China’s activity appears to be slowing, related to market reforms which we’ve covered previously.
See the full figures below. A total of 125.8GWh came online in the first half of the year, 27% higher than the same period in 2025.
| Region | MW | MWh |
| Africa | 0 | 0 |
| Asia (excluding China) | 0 | 0 |
| China | 3,696 | 10,094 |
| Europe | 916 | 2,384 |
| Middle East | 2,500 | 12,500 |
| North America | 710 | 3,020 |
| Oceania | 565 | 1,960 |
| South & Central America | 700 | 3,500 |
| Total | 9,087 | 33,459 |
The largest project to come online in June was the 3.5GWh Elena BESS in Chile, part of Grenergy’s Oasis de Atacama solar-plus-storage complex. The country’s president attended its inauguration, shortly before a 1TWh night-time PPA was signed with an unnamed buyer.
Projects totalling around 1.6GWh were brought online in Utah and Australia, by rPlus and Akaysha respectively. There were 11 gigawatt-hour scale projects commissioned during the month, with three in China rounding out the list.
The Elena project accounted for the whole of the South & Central America’s figures for the month. In Europe, major projects came online in Hungary, the Netherlands and Bulgaria.

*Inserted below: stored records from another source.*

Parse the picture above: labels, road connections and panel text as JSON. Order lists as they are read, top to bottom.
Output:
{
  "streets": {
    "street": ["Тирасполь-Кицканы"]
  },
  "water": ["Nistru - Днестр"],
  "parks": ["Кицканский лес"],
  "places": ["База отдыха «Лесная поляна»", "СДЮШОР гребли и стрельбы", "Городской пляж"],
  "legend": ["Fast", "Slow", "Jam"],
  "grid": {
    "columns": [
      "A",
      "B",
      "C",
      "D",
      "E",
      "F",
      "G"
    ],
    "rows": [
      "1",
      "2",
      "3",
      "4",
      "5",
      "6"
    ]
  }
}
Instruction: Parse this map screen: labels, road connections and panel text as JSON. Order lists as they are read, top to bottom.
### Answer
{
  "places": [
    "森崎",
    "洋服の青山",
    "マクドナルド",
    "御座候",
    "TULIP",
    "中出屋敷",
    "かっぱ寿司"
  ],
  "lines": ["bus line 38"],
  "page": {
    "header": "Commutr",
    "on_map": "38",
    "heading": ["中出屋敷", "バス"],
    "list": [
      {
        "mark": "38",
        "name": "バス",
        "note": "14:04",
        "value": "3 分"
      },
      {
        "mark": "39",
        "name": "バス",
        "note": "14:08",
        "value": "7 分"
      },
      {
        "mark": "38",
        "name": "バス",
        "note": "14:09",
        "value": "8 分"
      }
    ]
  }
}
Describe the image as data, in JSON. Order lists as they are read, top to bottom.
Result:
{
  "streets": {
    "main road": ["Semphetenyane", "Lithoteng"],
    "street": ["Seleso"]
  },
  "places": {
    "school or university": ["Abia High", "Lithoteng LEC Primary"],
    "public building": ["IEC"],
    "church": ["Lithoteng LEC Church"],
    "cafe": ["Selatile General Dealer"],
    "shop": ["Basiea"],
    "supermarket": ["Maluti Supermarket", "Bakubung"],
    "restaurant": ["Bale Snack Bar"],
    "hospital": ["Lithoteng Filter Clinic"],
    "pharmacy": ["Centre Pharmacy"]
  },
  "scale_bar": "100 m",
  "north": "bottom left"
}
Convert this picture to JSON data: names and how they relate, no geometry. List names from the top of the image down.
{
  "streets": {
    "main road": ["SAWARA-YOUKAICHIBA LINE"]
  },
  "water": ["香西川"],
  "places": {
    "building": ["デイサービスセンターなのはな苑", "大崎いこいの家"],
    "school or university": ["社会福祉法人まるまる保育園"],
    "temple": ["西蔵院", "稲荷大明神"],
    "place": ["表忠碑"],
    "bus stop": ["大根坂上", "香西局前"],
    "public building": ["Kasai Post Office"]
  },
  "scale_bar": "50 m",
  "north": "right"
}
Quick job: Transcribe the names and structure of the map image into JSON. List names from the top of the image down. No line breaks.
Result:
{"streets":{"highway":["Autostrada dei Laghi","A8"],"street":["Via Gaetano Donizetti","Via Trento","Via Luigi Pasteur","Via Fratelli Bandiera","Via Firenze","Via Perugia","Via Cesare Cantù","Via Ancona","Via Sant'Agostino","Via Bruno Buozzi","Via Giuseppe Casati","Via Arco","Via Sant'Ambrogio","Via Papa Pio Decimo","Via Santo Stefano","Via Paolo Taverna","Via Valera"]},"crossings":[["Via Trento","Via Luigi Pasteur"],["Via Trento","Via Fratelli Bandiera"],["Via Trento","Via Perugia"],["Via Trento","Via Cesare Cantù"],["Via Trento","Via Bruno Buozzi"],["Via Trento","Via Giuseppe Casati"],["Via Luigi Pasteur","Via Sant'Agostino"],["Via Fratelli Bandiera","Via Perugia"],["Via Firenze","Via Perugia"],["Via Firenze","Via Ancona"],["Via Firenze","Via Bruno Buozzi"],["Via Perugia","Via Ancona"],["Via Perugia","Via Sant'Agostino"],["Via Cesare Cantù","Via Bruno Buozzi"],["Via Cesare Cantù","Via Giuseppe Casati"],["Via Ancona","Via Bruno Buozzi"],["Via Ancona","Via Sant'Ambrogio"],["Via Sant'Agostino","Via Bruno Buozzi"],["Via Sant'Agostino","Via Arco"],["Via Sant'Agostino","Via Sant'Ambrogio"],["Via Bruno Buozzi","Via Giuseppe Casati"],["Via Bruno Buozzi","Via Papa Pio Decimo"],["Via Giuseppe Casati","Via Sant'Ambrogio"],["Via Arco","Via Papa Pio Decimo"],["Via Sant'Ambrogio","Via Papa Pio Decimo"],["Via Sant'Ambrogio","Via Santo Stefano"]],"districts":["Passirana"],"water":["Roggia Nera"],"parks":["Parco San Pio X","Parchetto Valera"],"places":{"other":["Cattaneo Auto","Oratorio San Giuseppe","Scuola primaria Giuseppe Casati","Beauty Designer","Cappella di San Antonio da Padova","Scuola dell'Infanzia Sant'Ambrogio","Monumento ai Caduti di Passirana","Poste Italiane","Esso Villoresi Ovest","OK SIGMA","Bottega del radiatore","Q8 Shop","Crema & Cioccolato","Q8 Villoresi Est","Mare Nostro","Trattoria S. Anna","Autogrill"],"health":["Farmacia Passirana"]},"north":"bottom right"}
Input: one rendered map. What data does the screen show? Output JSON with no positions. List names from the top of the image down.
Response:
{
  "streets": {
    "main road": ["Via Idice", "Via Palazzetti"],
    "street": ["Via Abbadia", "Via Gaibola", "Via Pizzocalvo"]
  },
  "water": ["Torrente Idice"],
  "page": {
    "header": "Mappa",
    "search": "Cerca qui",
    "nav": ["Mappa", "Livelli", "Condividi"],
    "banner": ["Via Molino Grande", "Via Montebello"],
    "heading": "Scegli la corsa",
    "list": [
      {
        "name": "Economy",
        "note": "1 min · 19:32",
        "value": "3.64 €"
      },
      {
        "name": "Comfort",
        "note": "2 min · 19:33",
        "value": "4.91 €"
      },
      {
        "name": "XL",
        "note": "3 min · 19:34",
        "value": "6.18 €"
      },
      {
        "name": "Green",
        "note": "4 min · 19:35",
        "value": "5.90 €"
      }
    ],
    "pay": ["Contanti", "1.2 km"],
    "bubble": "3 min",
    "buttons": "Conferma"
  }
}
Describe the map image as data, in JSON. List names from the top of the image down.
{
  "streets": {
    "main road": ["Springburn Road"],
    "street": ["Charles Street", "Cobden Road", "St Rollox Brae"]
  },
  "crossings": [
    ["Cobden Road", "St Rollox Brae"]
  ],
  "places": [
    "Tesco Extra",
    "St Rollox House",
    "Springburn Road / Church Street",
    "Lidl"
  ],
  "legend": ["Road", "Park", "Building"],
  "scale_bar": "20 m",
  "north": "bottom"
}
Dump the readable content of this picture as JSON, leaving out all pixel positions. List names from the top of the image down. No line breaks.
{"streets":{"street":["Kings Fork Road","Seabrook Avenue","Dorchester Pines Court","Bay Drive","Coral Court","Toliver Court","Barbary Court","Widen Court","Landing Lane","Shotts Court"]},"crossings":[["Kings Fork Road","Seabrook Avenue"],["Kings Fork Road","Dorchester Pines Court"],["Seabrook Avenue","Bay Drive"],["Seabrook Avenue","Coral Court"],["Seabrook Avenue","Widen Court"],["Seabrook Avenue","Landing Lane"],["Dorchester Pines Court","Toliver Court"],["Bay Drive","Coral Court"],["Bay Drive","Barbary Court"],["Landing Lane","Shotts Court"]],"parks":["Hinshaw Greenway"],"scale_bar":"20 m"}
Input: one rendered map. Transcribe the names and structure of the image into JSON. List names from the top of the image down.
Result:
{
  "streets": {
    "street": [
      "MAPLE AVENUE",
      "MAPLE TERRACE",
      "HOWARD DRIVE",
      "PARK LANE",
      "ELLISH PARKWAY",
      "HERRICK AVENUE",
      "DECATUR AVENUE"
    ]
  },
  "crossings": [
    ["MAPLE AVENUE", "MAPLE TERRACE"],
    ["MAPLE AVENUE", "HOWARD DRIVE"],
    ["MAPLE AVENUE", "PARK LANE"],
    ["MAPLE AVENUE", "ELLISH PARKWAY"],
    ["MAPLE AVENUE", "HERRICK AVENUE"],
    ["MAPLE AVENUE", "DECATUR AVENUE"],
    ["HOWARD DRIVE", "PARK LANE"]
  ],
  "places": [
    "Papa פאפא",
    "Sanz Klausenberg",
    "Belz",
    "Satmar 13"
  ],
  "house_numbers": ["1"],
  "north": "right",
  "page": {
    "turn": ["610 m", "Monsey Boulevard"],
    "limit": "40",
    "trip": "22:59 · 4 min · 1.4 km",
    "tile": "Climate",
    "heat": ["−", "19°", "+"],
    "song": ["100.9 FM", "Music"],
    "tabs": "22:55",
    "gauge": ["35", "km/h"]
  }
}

Most of North America’s figures is made up of rPlus Utah project plus Aypa Power’s 250MW/1,000MWh Pediment energy storage project in Mesa, Arizona.
All these projects used lithium-ion technology, mostly lithium iron phosphate (LFP). One major sodium-ion project came online: Power China’s Shanghai Jiading Industry Zone Standalone Energy Storage Project which combined LFP and an undisclosed sodium-ion battery chemistry, totalling 50MW/200MWh.
Benchmark Mineral Intelligence head of research Iola Hughes recently wrote a Guest Blog for Energy-Storage.news on the company’s rankings and analysis of global BESS cell and system suppliers, noting that the nameplate annual production capacity of BESS cells globally surpassed 1TWh for the first time by the end of 2025.